"Before the COVID-19 pandemic, my friends often joked during the (infrequent) times I was ‘on call’ for public health that if I actually did get paged, it must mean the end of the world as we knew it. Turns out they weren’t entirely wrong. 

Within the space of a few short weeks following news headlines in February, I moved from thinking ‘it’d have to get really bad before they’d need to draft me back in’ to ‘I can’t in good conscience not go back right now’. At that point I agreed with my PhD supervisors and my funder that I’d return to NHS service. 

The NHS Ayrshire and Arran COVID-19 Control Centre is the health protection control centre. We are responsible for the management and coordination of any local outbreaks. And giving advice to those involved in closed settings in the community. 

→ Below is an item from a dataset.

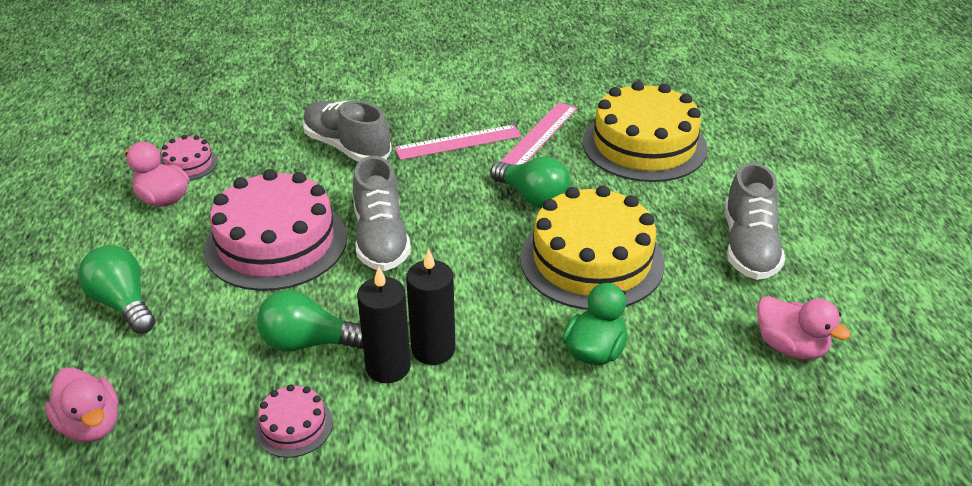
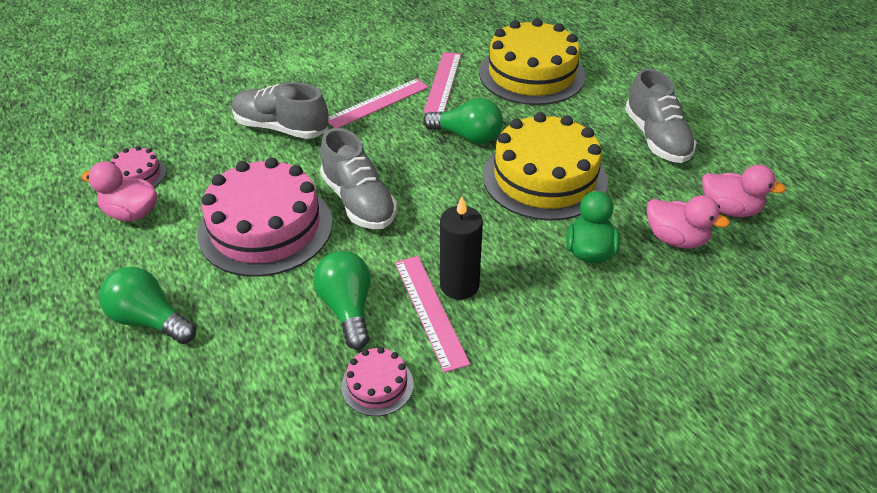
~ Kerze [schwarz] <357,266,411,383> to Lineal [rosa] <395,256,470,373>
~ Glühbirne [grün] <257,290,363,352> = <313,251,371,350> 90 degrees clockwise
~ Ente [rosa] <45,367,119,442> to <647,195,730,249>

You have conversations with people who are really upset. Quite a lot of the time these residents are like family to the staff.

Cumnock Chronicle:

We’re asking if anybody else has passed away. That’s really hard to put down that phone, and absorb all of that. 

It’s something I remember from working in hospitals: you can’t take on board all of the tragedy of everything you see or else you’ll cease to function. 

I hope people realise that those who work in social care are just as integral. Often working for a lot less recognition, a lot less money, and a lot less status and I think they do an incredible job. 

I’m not sure what I was expecting, but the volume and pace of the work has been relentless. One of the difficult aspects of our role is that we’re the ones people come to for help interpreting the latest guidance on infection control, personal protective equipment (PPE), or access to testing, but we often have little or no warning of the almost daily changes. As you can imagine, that doesn’t always make for happy phone conversations.

Cumnock Chronicle:

I don’t want to get into a commentary on how the pandemic has been managed – that’s a whole other blog article, and others have already written it much better than I could. 

But I can at least say that too often, those of us working on the public health frontline have found ourselves having to rapidly act on policy changes where we simply didn’t have access to the evidence underlying them. 

In a specialty that prides itself on being evidence-based at all times, that’s a very uncomfortable place to be."